Implementing MLOps on Edge-Cloud Systems: A New Paradigm for Training at the Edge

Dave, Ridham

Implementing MLOps on Edge-Cloud Systems: A New Paradigm for Training at the Edge

Files

Ridham_Dave.pdf (1.88 MB)

Date

2023-08-18

Authors

Dave, Ridham

Advisor

Fischmeister, Sebastian

Publisher

University of Waterloo

Abstract

Owing to the rise in data from the Internet of Things~(IoT) devices and the increasing demand for intelligent decision-making on the network's edge, there has been a significant surge in interest in the intersection of edge computing, cloud computing and artificial intelligence~(AI). Various sectors are adopting such an integrated approach because of the low-latency operating capability due to edge computing, intelligent decision-making due to AI and scalable computing in the cloud. Due to low-latency requirements, in case of performance degradation of the AI application, it is crucial to rapidly adapt and update the edge environment independently while maintaining state synchronization with the cloud. Owing to the prerequisite for rapid adaptability, a necessity for personalized Machine Learning~(ML) training on the edge becomes evident. Furthermore, the universal ML model training is typically conducted in the cloud, leveraging its higher computing resources and abundant data in the central storage.
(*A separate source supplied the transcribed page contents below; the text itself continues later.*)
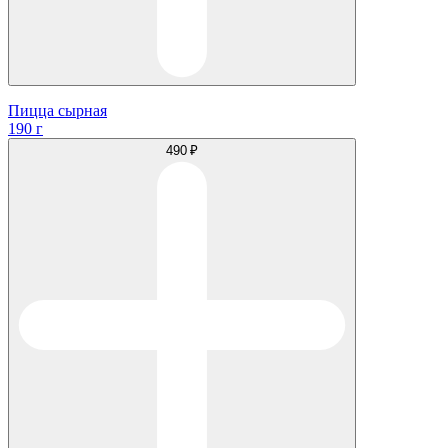
Пицца сырная
190 г
490 ₽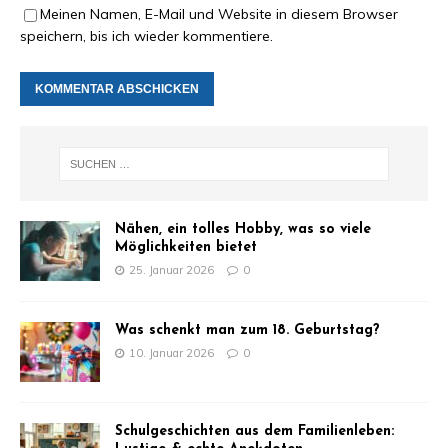
Meinen Namen, E-Mail und Website in diesem Browser
speichern, bis ich wieder kommentiere.
Nähen, ein tolles Hobby, was so viele
Möglichkeiten bietet
25. Januar 2026
0
Was schenkt man zum 18. Geburtstag?
10. Januar 2026
0
Schulgeschichten aus dem Familienleben: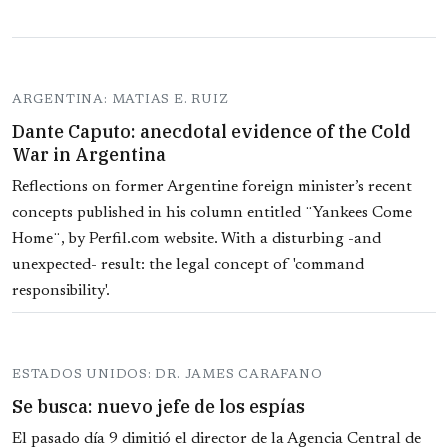
ARGENTINA: MATIAS E. RUIZ
Dante Caputo: anecdotal evidence of the Cold
War in Argentina
Reflections on former Argentine foreign minister’s recent
concepts published in his column entitled ¨Yankees Come
Home¨, by Perfil.com website. With a disturbing -and
unexpected- result: the legal concept of 'command
responsibility'.
ESTADOS UNIDOS: DR. JAMES CARAFANO
Se busca: nuevo jefe de los espías
El pasado día 9 dimitió el director de la Agencia Central de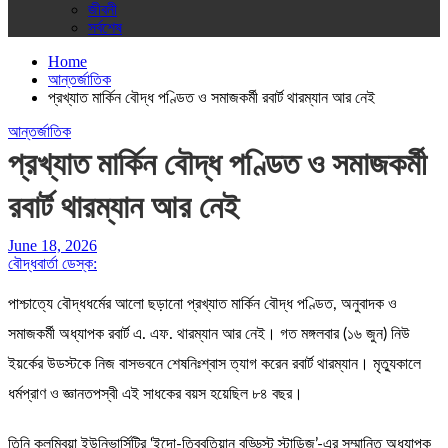
জীবনী
সর্বশেষ
Home
আন্তর্জাতিক
প্রখ্যাত মার্কিন বৌদ্ধ পণ্ডিত ও সমাজকর্মী রবার্ট থারম্যান আর নেই
আন্তর্জাতিক
প্রখ্যাত মার্কিন বৌদ্ধ পণ্ডিত ও সমাজকর্মী
রবার্ট থারম্যান আর নেই
June 18, 2026
বৌদ্ধবার্তা ডেস্ক:
পাশ্চাত্যে বৌদ্ধধর্মের আলো ছড়ানো প্রখ্যাত মার্কিন বৌদ্ধ পণ্ডিত, অনুবাদক ও
সমাজকর্মী অধ্যাপক রবার্ট এ. এফ. থারম্যান আর নেই। গত মঙ্গলবার (১৬ জুন) নিউ
ইয়র্কের উডস্টকে নিজ বাসভবনে শেষনিঃশ্বাস ত্যাগ করেন রবার্ট থারম্যান। মৃত্যুকালে
ধর্মপ্রাণ ও জ্ঞানতপস্বী এই সাধকের বয়স হয়েছিল ৮৪ বছর।
তিনি কলম্বিয়া ইউনিভার্সিটির ‘ইন্দো-তিব্বতিয়ান বুড্ডিস্ট স্টাডিজ’-এর সম্মানিত অধ্যাপক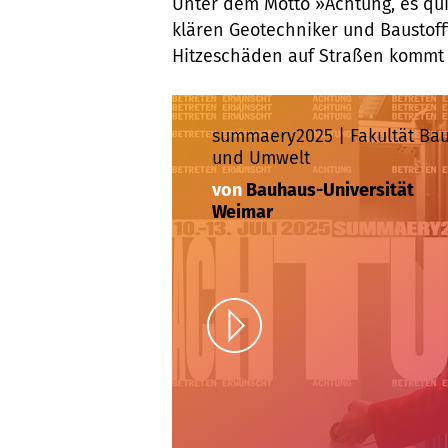
Unter dem Motto »Achtung, es quil
klären Geotechniker und Baustof
Hitzeschäden auf Straßen kommt 
summaery2025 | Fakultät Ba
und Umwelt
von
Bauhaus-Universität
Weimar
Play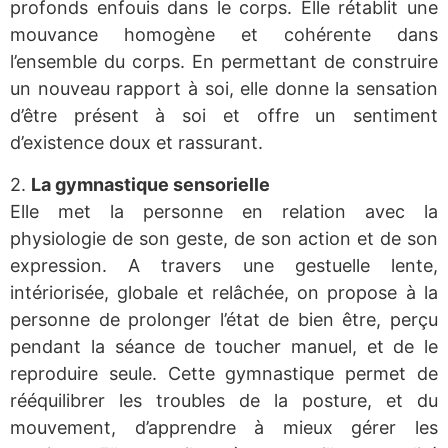
profonds enfouis dans le corps. Elle rétablit une
mouvance homogène et cohérente dans
l’ensemble du corps. En permettant de construire
un nouveau rapport à soi, elle donne la sensation
d’être présent à soi et offre un sentiment
d’existence doux et rassurant.
2.
La gymnastique sensorielle
Elle met la personne en relation avec la
physiologie de son geste, de son action et de son
expression. A travers une gestuelle lente,
intériorisée, globale et relâchée, on propose à la
personne de prolonger l’état de bien être, perçu
pendant la séance de toucher manuel, et de le
reproduire seule. Cette gymnastique permet de
rééquilibrer les troubles de la posture, et du
mouvement, d’apprendre à mieux gérer les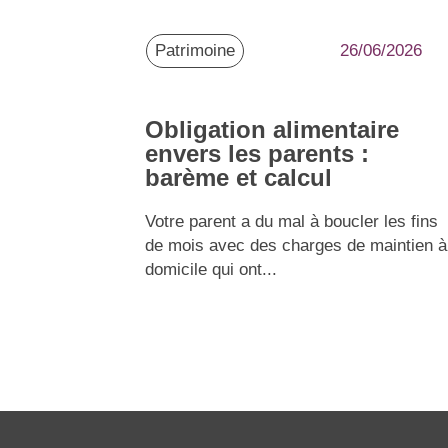
Patrimoine
26/06/2026
Obligation alimentaire
envers les parents :
barème et calcul
Votre parent a du mal à boucler les fins
de mois avec des charges de maintien à
domicile qui ont...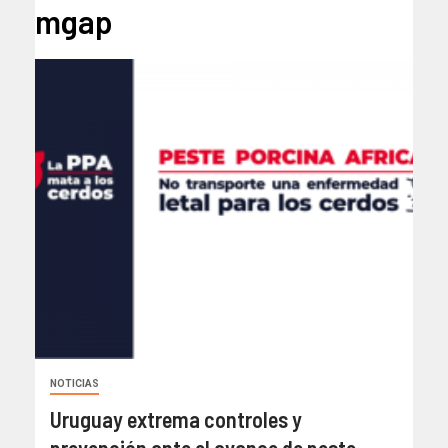
mgap
NOTICIAS
Uruguay extrema controles y
prevención ante el avance de peste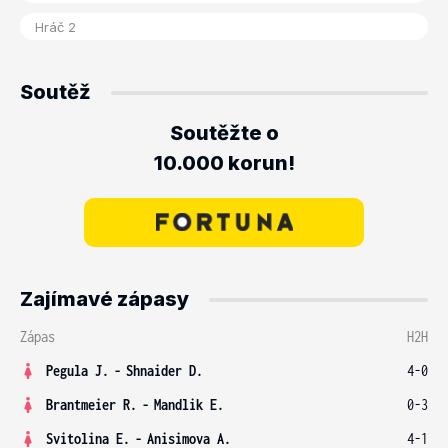
Soutěž
Soutěžte o
10.000 korun!
Zajímavé zápasy
Zápas
H2H
Pegula J.
-
Shnaider D.
4-0
Brantmeier R.
-
Mandlik E.
0-3
Svitolina E.
-
Anisimova A.
4-1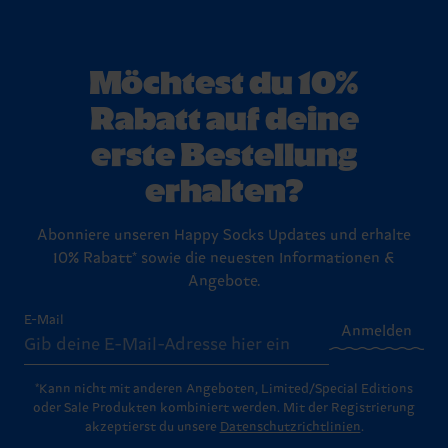
Möchtest du 10%
Rabatt auf deine
erste Bestellung
erhalten?
Abonniere unseren Happy Socks Updates und erhalte
10% Rabatt* sowie die neuesten Informationen &
Angebote.
E-Mail
Anmelden
*Kann nicht mit anderen Angeboten, Limited/Special Editions
oder Sale Produkten kombiniert werden. Mit der Registrierung
akzeptierst du unsere
Datenschutzrichtlinien
.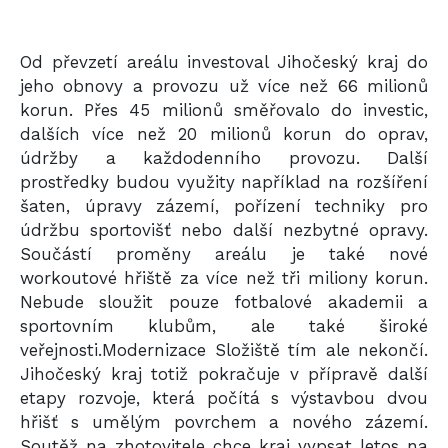
Od převzetí areálu investoval Jihočeský kraj do
jeho obnovy a provozu už více než 66 milionů
korun. Přes 45 milionů směřovalo do investic,
dalších více než 20 milionů korun do oprav,
údržby a každodenního provozu. Další
prostředky budou využity například na rozšíření
šaten, úpravy zázemí, pořízení techniky pro
údržbu sportovišť nebo další nezbytné opravy.
Součástí proměny areálu je také nové
workoutové hřiště za více než tři miliony korun.
Nebude sloužit pouze fotbalové akademii a
sportovním klubům, ale také široké
veřejnosti.Modernizace Složiště tím ale nekončí.
Jihočeský kraj totiž pokračuje v přípravě další
etapy rozvoje, která počítá s výstavbou dvou
hřišť s umělým povrchem a nového zázemí.
Soutěž na zhotovitele chce kraj vypsat letos na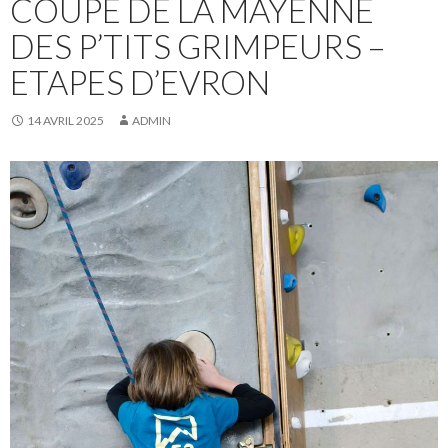
COUPE DE LA MAYENNE
DES P’TITS GRIMPEURS –
ETAPES D’EVRON
14 AVRIL 2025
ADMIN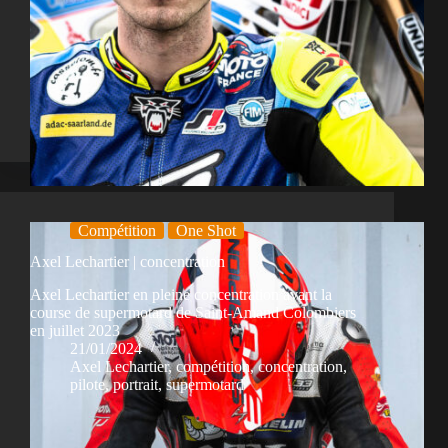
Compétition
One Shot
Axel Lechartier | concentration
Axel Lechartier en pleine concentration avant la
course de supermotard de Saint-Amand Colombiers
en juillet 2023
21/01/2024
Axel Lechartier
,
compétition
,
concentration
,
pilote
,
portrait
,
supermotard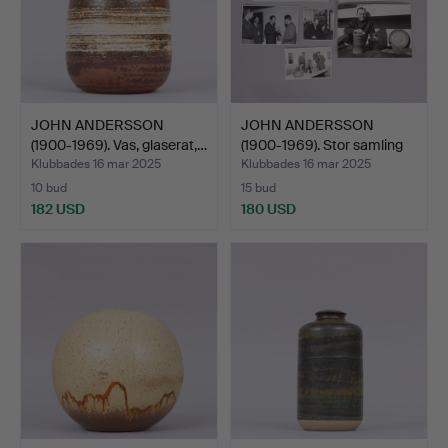
JOHN ANDERSSON
JOHN ANDERSSON
(1900-1969). Vas, glaserat,…
(1900-1969). Stor samling
b…
Klubbades 16 mar 2025
Klubbades 16 mar 2025
10 bud
15 bud
182 USD
180 USD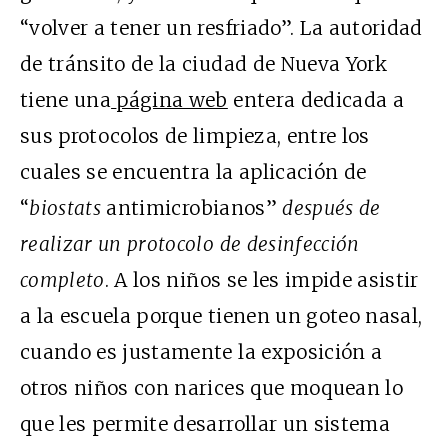
“volver a tener un resfriado”. La autoridad
de tránsito de la ciudad de Nueva York
tiene una
página web
entera dedicada a
sus protocolos de limpieza, entre los
cuales se encuentra la aplicación de
“
biostats
antimicrobianos”
después de
realizar un protocolo de desinfección
completo
. A los niños se les impide asistir
a la escuela porque tienen un goteo nasal,
cuando es justamente la exposición a
otros niños con narices que moquean lo
que les permite desarrollar un sistema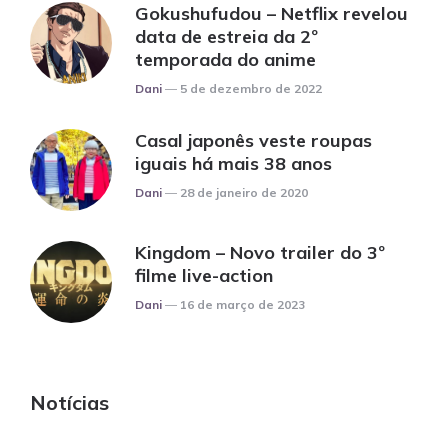
Gokushufudou – Netflix revelou
data de estreia da 2º
temporada do anime
Posted
Dani
5 de dezembro de 2022
Casal japonês veste roupas
iguais há mais 38 anos
Posted
Dani
28 de janeiro de 2020
Kingdom – Novo trailer do 3º
filme live-action
Posted
Dani
16 de março de 2023
Notícias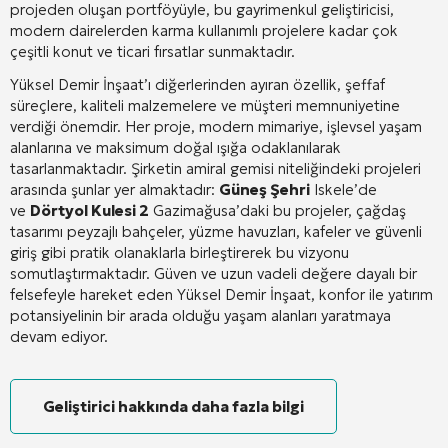
projeden oluşan portföyüyle, bu gayrimenkul geliştiricisi,
modern dairelerden karma kullanımlı projelere kadar çok
çeşitli konut ve ticari fırsatlar sunmaktadır
.
Yüksel Demir İnşaat’ı diğerlerinden ayıran özellik, şeffaf
süreçlere, kaliteli malzemelere ve müşteri memnuniyetine
verdiği önemdir
. Her proje, modern mimariye, işlevsel yaşam
alanlarına ve maksimum doğal ışığa odaklanılarak
tasarlanmaktadır
. Şirketin amiral gemisi niteliğindeki projeleri
arasında şunlar yer almaktadır:
Güneş Şehri
Iskele’de
ve
Dörtyol Kulesi 2
Gazimağusa’daki bu projeler, çağdaş
tasarımı peyzajlı bahçeler, yüzme havuzları, kafeler ve güvenli
giriş gibi pratik olanaklarla birleştirerek bu vizyonu
somutlaştırmaktadır
. Güven ve uzun vadeli değere dayalı bir
felsefeyle hareket eden Yüksel Demir İnşaat, konfor ile yatırım
potansiyelinin bir arada olduğu yaşam alanları yaratmaya
devam ediyor.
Geliştirici hakkında daha fazla bilgi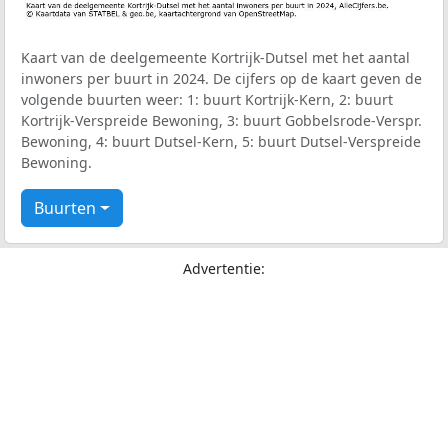
Kaart van de deelgemeente Kortrijk-Dutsel met het aantal
inwoners per buurt in 2024. De cijfers op de kaart geven de
volgende buurten weer: 1: buurt Kortrijk-Kern, 2: buurt
Kortrijk-Verspreide Bewoning, 3: buurt Gobbelsrode-Verspr.
Bewoning, 4: buurt Dutsel-Kern, 5: buurt Dutsel-Verspreide
Bewoning.
Buurten
Advertentie: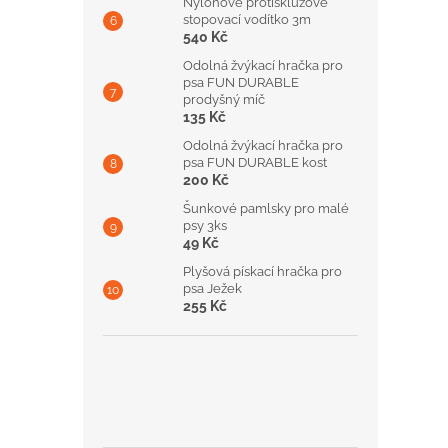
Nylonové protiskluzové
stopovací vodítko 3m
540 Kč
Odolná žvýkací hračka pro
psa FUN DURABLE
prodyšný míč
135 Kč
Odolná žvýkací hračka pro
psa FUN DURABLE kost
200 Kč
Šunkové pamlsky pro malé
psy 3ks
49 Kč
Plyšová pískací hračka pro
psa Ježek
255 Kč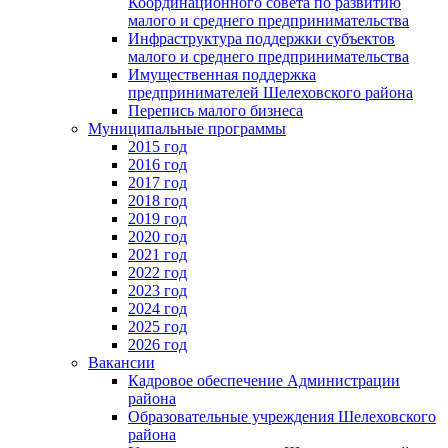
Координационного совета по развитию
малого и среднего предпринимательства
Инфраструктура поддержки субъектов
малого и среднего предпринимательства
Имущественная поддержка
предпринимателей Шелеховского района
Перепись малого бизнеса
Муниципальные программы
2015 год
2016 год
2017 год
2018 год
2019 год
2020 год
2021 год
2022 год
2023 год
2024 год
2025 год
2026 год
Вакансии
Кадровое обеспечение Администрации
района
Образовательные учреждения Шелеховского
района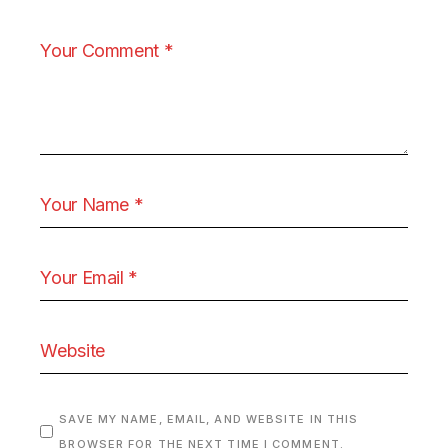
SAVE MY NAME, EMAIL, AND WEBSITE IN THIS
BROWSER FOR THE NEXT TIME I COMMENT.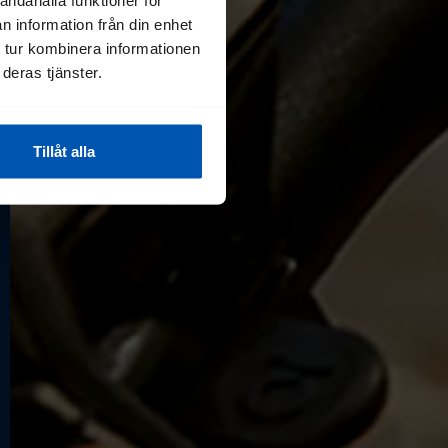
n information från din enhet
 tur kombinera informationen
deras tjänster.
Tillåt alla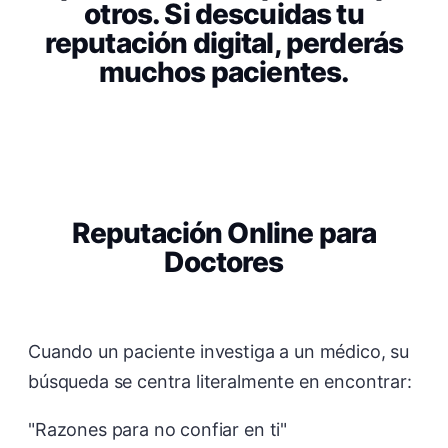
otros. Si descuidas tu
reputación digital, perderás
muchos pacientes.
Reputación Online para
Doctores
Cuando un paciente investiga a un médico, su
búsqueda se centra literalmente en encontrar:
"Razones para no confiar en ti"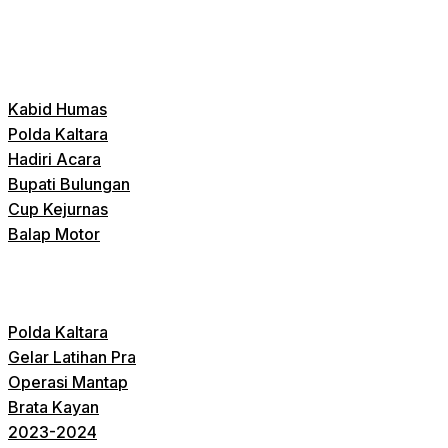
Kabid Humas
Polda Kaltara
Hadiri Acara
Bupati Bulungan
Cup Kejurnas
Balap Motor
Polda Kaltara
Gelar Latihan Pra
Operasi Mantap
Brata Kayan
2023-2024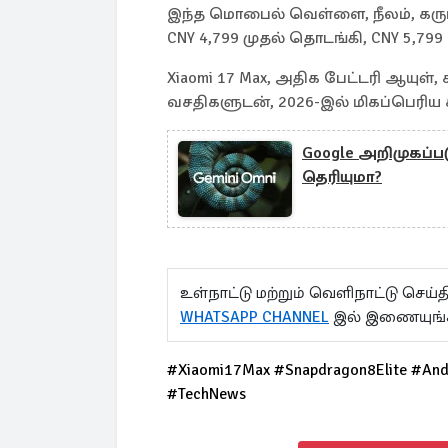
இந்த மொபைல் வெள்ளை, நீலம், கருப்
CNY 4,799 முதல் தொடங்கி, CNY 5,79
Xiaomi 17 Max, அதிக பேட்டரி ஆயுள், ச
வசதிகளுடன், 2026-இல் மிகப்பெரிய கவ
Google அறிமுகப்படு
தெரியுமா?
உள்நாட்டு மற்றும் வெளிநாட்டு செ
WHATSAPP CHANNEL
இல் இணையுங்
#Xiaomi17Max #Snapdragon8Elite #An
#TechNews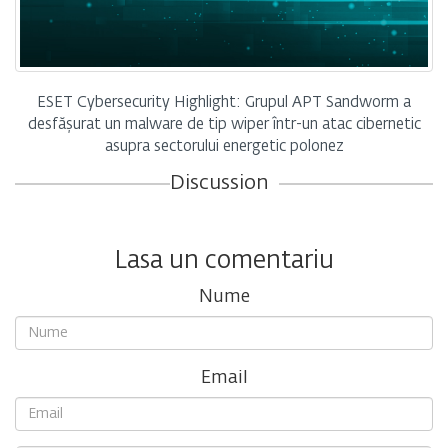
ESET Cybersecurity Highlight: Grupul APT Sandworm a
desfășurat un malware de tip wiper într-un atac cibernetic
asupra sectorului energetic polonez
Discussion
Lasa un comentariu
Nume
Email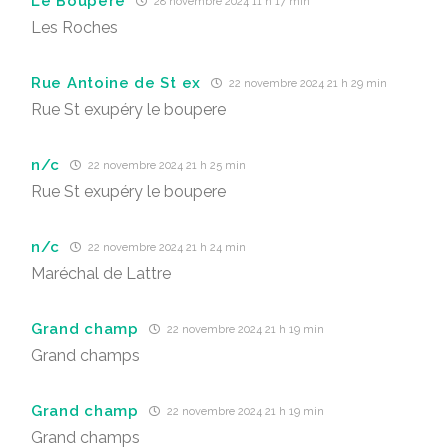
Le Boupère
28 novembre 2024 11 h 17 min
Les Roches
Rue Antoine de St ex
22 novembre 2024 21 h 29 min
Rue St exupéry le boupere
n/c
22 novembre 2024 21 h 25 min
Rue St exupéry le boupere
n/c
22 novembre 2024 21 h 24 min
Maréchal de Lattre
Grand champ
22 novembre 2024 21 h 19 min
Grand champs
Grand champ
22 novembre 2024 21 h 19 min
Grand champs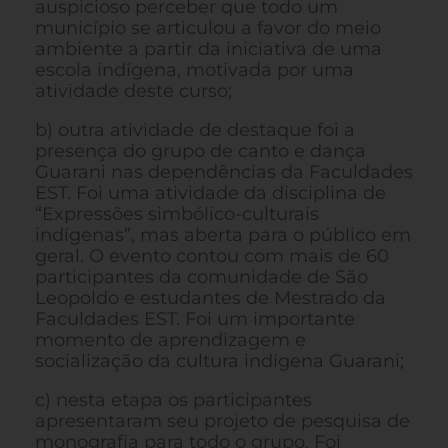
auspicioso perceber que todo um
município se articulou a favor do meio
ambiente a partir da iniciativa de uma
escola indígena, motivada por uma
atividade deste curso;
b) outra atividade de destaque foi a
presença do grupo de canto e dança
Guarani nas dependências da Faculdades
EST. Foi uma atividade da disciplina de
“Expressões simbólico-culturais
indígenas”, mas aberta para o público em
geral. O evento contou com mais de 60
participantes da comunidade de São
Leopoldo e estudantes de Mestrado da
Faculdades EST. Foi um importante
momento de aprendizagem e
socialização da cultura indígena Guarani;
c) nesta etapa os participantes
apresentaram seu projeto de pesquisa de
monografia para todo o grupo. Foi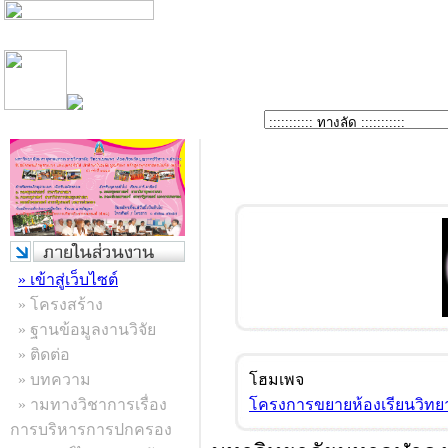
» เข้าสู่เว็บไซต์
» โครงสร้าง
» ฐานข้อมูลงานวิจัย
» ติดต่อ
โฮมเพจ
» บทความ
โครงการขยายห้องเรียนวิทยา
» ามทางวิชาการเรื่อง
การบริหารการปกครอง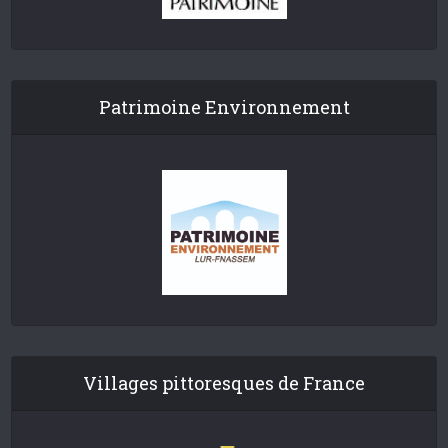
Patrimoine Environnement
Villages pittoresques de France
In such a hybrid environment with multiple model sources, it is essential to maintain consistency and a synchronized state of the system. Conventional Machine Learning Operations, also known as MLOps, manage the efficient deployment and monitoring of machine learning models in a single-tier environment. The challenge of performing MLOps in an edge-cloud environment grows with the number of IoT devices, edge servers and machine learning models. Thus, streamlining the machine learning process, including model training, deployment, and performance monitoring, requires a scalable and robust hybrid approach. To solve the challenge of performing multi-tiered MLOps in a hybrid ecosystem, we propose a novel MLOps architecture to orchestrate the edge-cloud model training and synchronization. This thesis assesses the proposed architecture using quality attributes, including maintainability, reliability, scalability, functional adaptability and robustness. Furthermore, the thesis tests the proposed architecture in a practical case study experiment, including multiple IoT devices, edge servers and centralized cloud infrastructure. This thesis presents an innovative solution for maintaining ML-enabled edge-cloud systems.